Now substitute the car for a house and the consultant person for a real estate investors buyer’s agent and you’ve accomplished the same thing, which in real estate is known as buyer agency.

Services That Buyers’ Agents Offer to Their Clients:

*Reliable advice and information is perhaps the key factor in making a “good decision”. As your buyer agent, they will provide you info such as, but not necessarily limited to the following:

* The original purchase price of the house.

* Evaluating improvements that the sellers may have made to the house.

* Comparative market analysis for similar houses in the neighborhood.

* The average closing help paid by sellers of other similar houses in the neighborhood.

* The average drop from list price to sold price.

* How many days the property has been on the market for sale.

* The co-relation between tax assessed value and market value.

* Computerized what if scenarios on spreadsheets to allow you to make sound financial decisions.

* Introduction to reliable mortgage lenders, home inspectors, settlement attorneys etc.

* You worry about finding the perfect house – they will help you take care of all the small details.

How Exactly Does a Real Estate Investors Buyer’s Agent Get Compensated?

Whenever a house is listed with a brokerage firm, the seller of that house (whether it is a new house or an existing resale house) agrees to pay the listing firm a set fee.

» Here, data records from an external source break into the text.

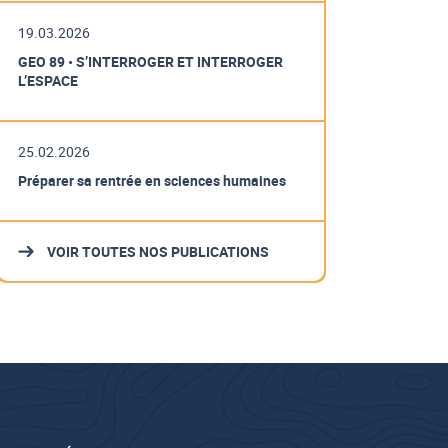
19.03.2026
GEO 89 • S’INTERROGER ET INTERROGER
L’ESPACE
25.02.2026
Préparer sa rentrée en sciences humaines
VOIR TOUTES NOS PUBLICATIONS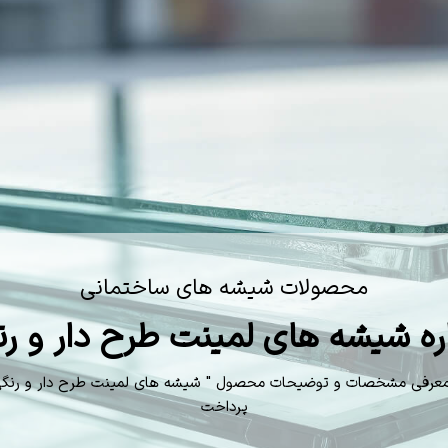
محصولات شیشه های ساختمانی
اره شیشه های لمینت طرح دار و رن
ه معرفی مشخصات و توضیحات محصول " شیشه های لمینت طرح دار و رنگی
پرداخت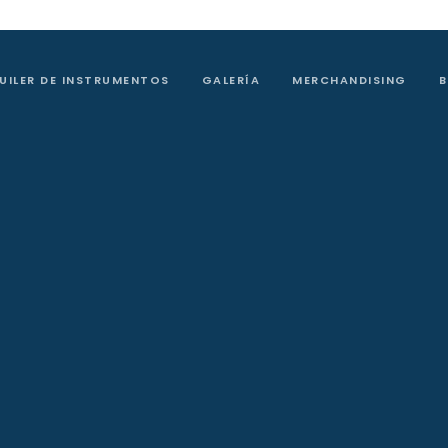
UILER DE INSTRUMENTOS
GALERÍA
MERCHANDISING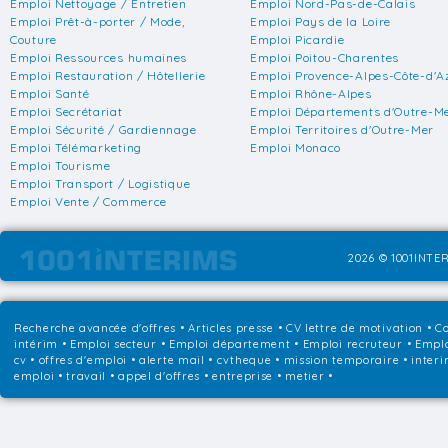
Emploi Nettoyage / Entretien
Emploi Nord-Pas-de-Calais
Emploi Prêt-à-porter / Mode,
Emploi Pays de la Loire
Couture
Emploi Picardie
Emploi Ressources humaines
Emploi Poitou-Charentes
Emploi Restauration / Hôtellerie
Emploi Provence-Alpes-Côte-d'A
Emploi Santé
Emploi Rhône-Alpes
Emploi Secrétariat
Emploi Départements d'Outre-M
Emploi Sécurité / Gardiennage
Emploi Territoires d'Outre-Mer
Emploi Télémarketing
Emploi Monaco
Emploi Tourisme
Emploi Transport / Logistique
Emploi Vente / Commerce
2026 © 1001INTER
Recherche avancée d'offres
•
Articles presse
•
CV lettre de motivation
•
Co
intérim
•
Emploi secteur
•
Emploi département
•
Emploi recruteur
•
Emplo
cv • offres d'emploi • alerte mail • cvtheque • mission temporaire • interi
emploi • travail • appel d'offres • entreprise • metier •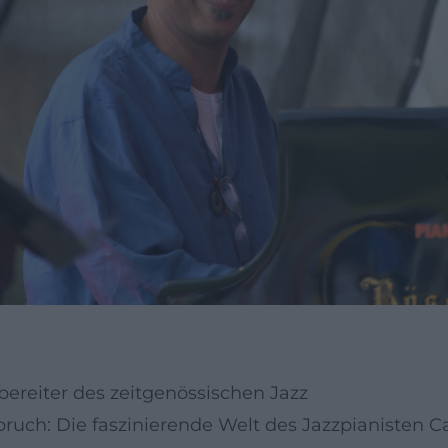
ereiter des zeitgenössischen Jazz
ruch: Die faszinierende Welt des Jazzpianisten 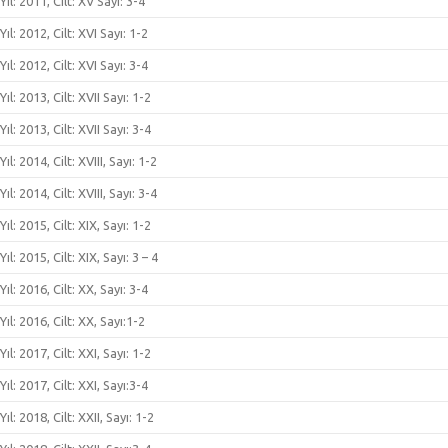
Yıl: 2011, Cilt: XV Sayı: 3-4
Yıl: 2012, Cilt: XVI Sayı: 1-2
Yıl: 2012, Cilt: XVI Sayı: 3-4
Yıl: 2013, Cilt: XVII Sayı: 1-2
Yıl: 2013, Cilt: XVII Sayı: 3-4
Yıl: 2014, Cilt: XVIII, Sayı: 1-2
Yıl: 2014, Cilt: XVIII, Sayı: 3-4
Yıl: 2015, Cilt: XIX, Sayı: 1-2
Yıl: 2015, Cilt: XIX, Sayı: 3 – 4
Yıl: 2016, Cilt: XX, Sayı: 3-4
Yıl: 2016, Cilt: XX, Sayı:1-2
Yıl: 2017, Cilt: XXI, Sayı: 1-2
Yıl: 2017, Cilt: XXI, Sayı:3-4
Yıl: 2018, Cilt: XXII, Sayı: 1-2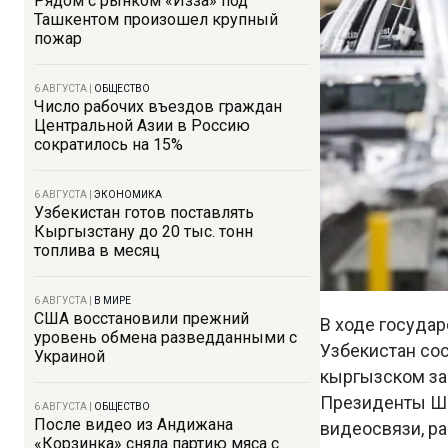
Рядом с рынком «Изза» под
Ташкентом произошел крупный
пожар
6 АВГУСТА
|
ОБЩЕСТВО
Число рабочих въездов граждан
Центральной Азии в Россию
сократилось на 15%
6 АВГУСТА
|
ЭКОНОМИКА
Узбекистан готов поставлять
Кыргызстану до 20 тыс. тонн
топлива в месяц
6 АВГУСТА
|
В МИРЕ
США восстановили прежний
В ходе госуда
уровень обмена разведданными с
Узбекистан со
Украиной
кыргызском за
Президенты Ша
6 АВГУСТА
|
ОБЩЕСТВО
После видео из Андижана
видеосвязи, ра
«Корзинка» сняла партию мяса с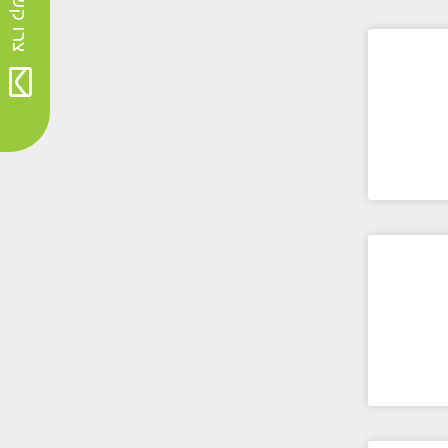
צרו קשר>>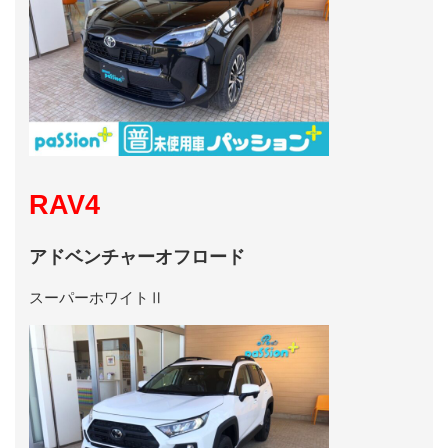
RAV4
アドベンチャーオフロード
スーパーホワイトⅡ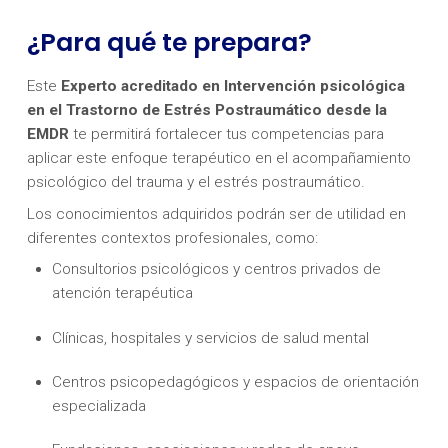
¿Para qué te prepara?
Este
Experto acreditado en Intervención psicológica
en el Trastorno de Estrés Postraumático desde la
EMDR
te permitirá fortalecer tus competencias para
aplicar este enfoque terapéutico en el acompañamiento
psicológico del trauma y el estrés postraumático.
Los conocimientos adquiridos podrán ser de utilidad en
diferentes contextos profesionales, como:
Consultorios psicológicos y centros privados de
atención terapéutica
Clínicas, hospitales y servicios de salud mental
Centros psicopedagógicos y espacios de orientación
especializada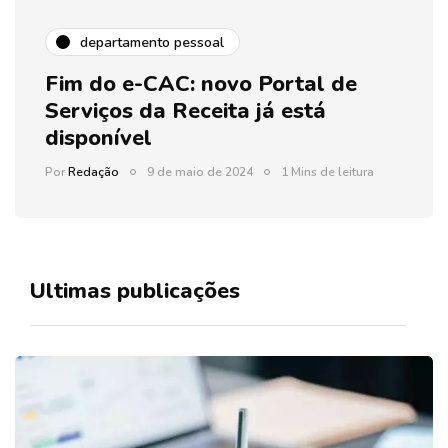
departamento pessoal
Fim do e-CAC: novo Portal de
Serviços da Receita já está
disponível
Por
Redação
9 de maio de 2024
1 Mins de leitura
Ultimas publicações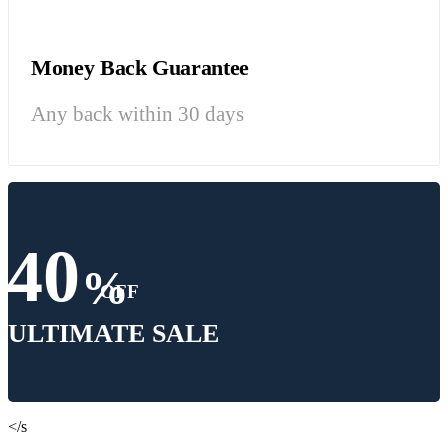
Money Back Guarantee
Any back within 30 days
40
%
OFF
ULTIMATE SALE
</s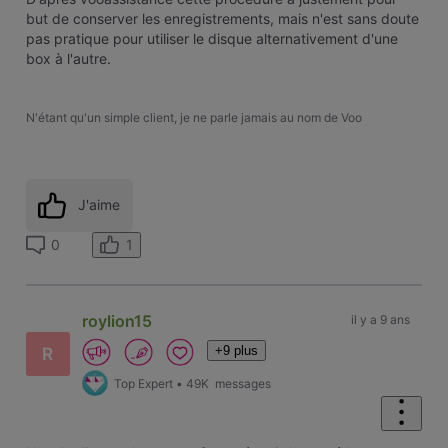
but de conserver les enregistrements, mais n'est sans doute
pas pratique pour utiliser le disque alternativement d'une
box à l'autre.
N'étant qu'un simple client, je ne parle jamais au nom de Voo
J'aime
1
0
roylion15
il y a 9 ans
+9 plus
R
Top Expert
•
49K
messages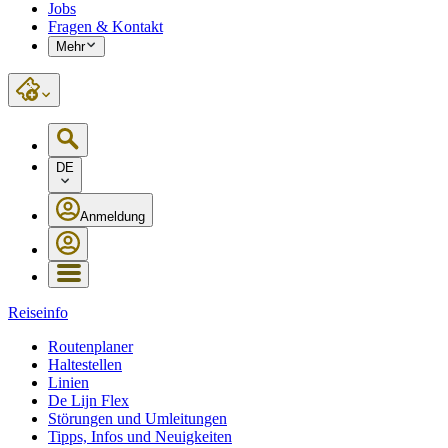
Jobs
Fragen & Kontakt
Mehr
DE
Anmeldung
Reiseinfo
Routenplaner
Haltestellen
Linien
De Lijn Flex
Störungen und Umleitungen
Tipps, Infos und Neuigkeiten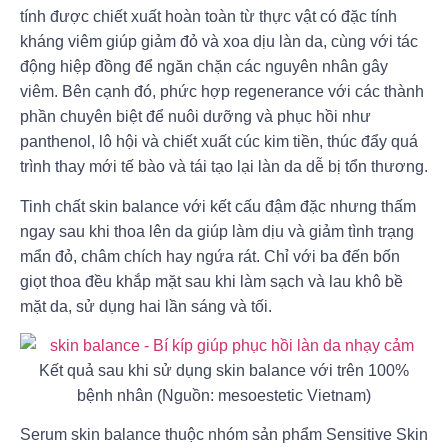
tính được chiết xuất hoàn toàn từ thực vật có đặc tính
kháng viêm giúp giảm đỏ và xoa dịu làn da, cùng với tác
động hiệp đồng để ngăn chặn các nguyên nhân gây
viêm. Bên cạnh đó, phức hợp regenerance với các thành
phần chuyên biệt để nuôi dưỡng và phục hồi như
panthenol, lô hội và chiết xuất cúc kim tiền, thúc đẩy quá
trình thay mới tế bào và tái tạo lại làn da dễ bị tổn thương.
Tinh chất skin balance với kết cấu đậm đặc nhưng thấm
ngay sau khi thoa lên da giúp làm dịu và giảm tình trạng
mẩn đỏ, châm chích hay ngứa rát. Chỉ với ba đến bốn
giọt thoa đều khắp mặt sau khi làm sạch và lau khô bề
mặt da, sử dụng hai lần sáng và tối.
Kết quả sau khi sử dụng skin balance với trên 100%
bệnh nhân (Nguồn: mesoestetic Vietnam)
Serum skin balance thuộc nhóm sản phẩm Sensitive Skin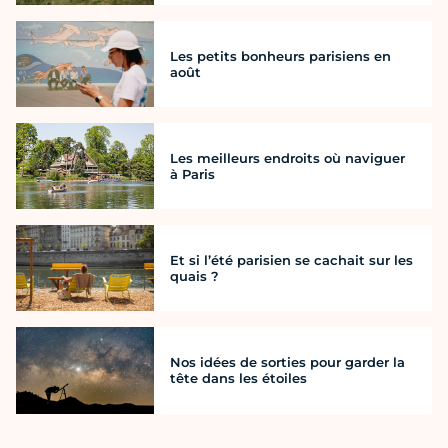
Les petits bonheurs parisiens en
août
Les meilleurs endroits où naviguer
à Paris
Et si l’été parisien se cachait sur les
quais ?
Nos idées de sorties pour garder la
tête dans les étoiles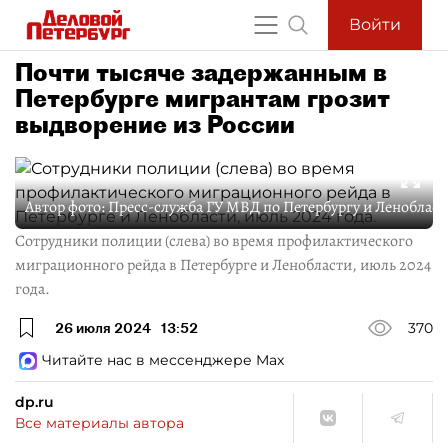
Войти
Почти тысяче задержанным в
Петербурге мигрантам грозит
выдворение из России
Автор фото:
Пресс-служба ГУ МВД по Петербургу и Ленобласт
Сотрудники полиции (слева) во время профилактического
миграционного рейда в Петербурге и Ленобласти, июль 2024
года.
26 июля 2024
13:52
370
Читайте нас в мессенджере Max
dp.ru
Все материалы автора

The listing firm then enters that listing into the MLS database and agrees to pay a percentage of the final sales price to any other realtor from any other listing firm should they produce a buyer for that house. This way, brokerages get to share one another’s listings and can cross sell thus making it easier to sell the property. Only a very small portion of homes on the marketplace do not want to pay realtors. These include small or not so reputable builders who do not want realtors advising their buyer clients and for sale by owners (who’re typically priced too high). I can highly recommend the use of a real estate investors buyer’s agent for real estate investors of all experience levels. Be sure that you select one with experience in real estate investment transactions. There are many of these folks out there.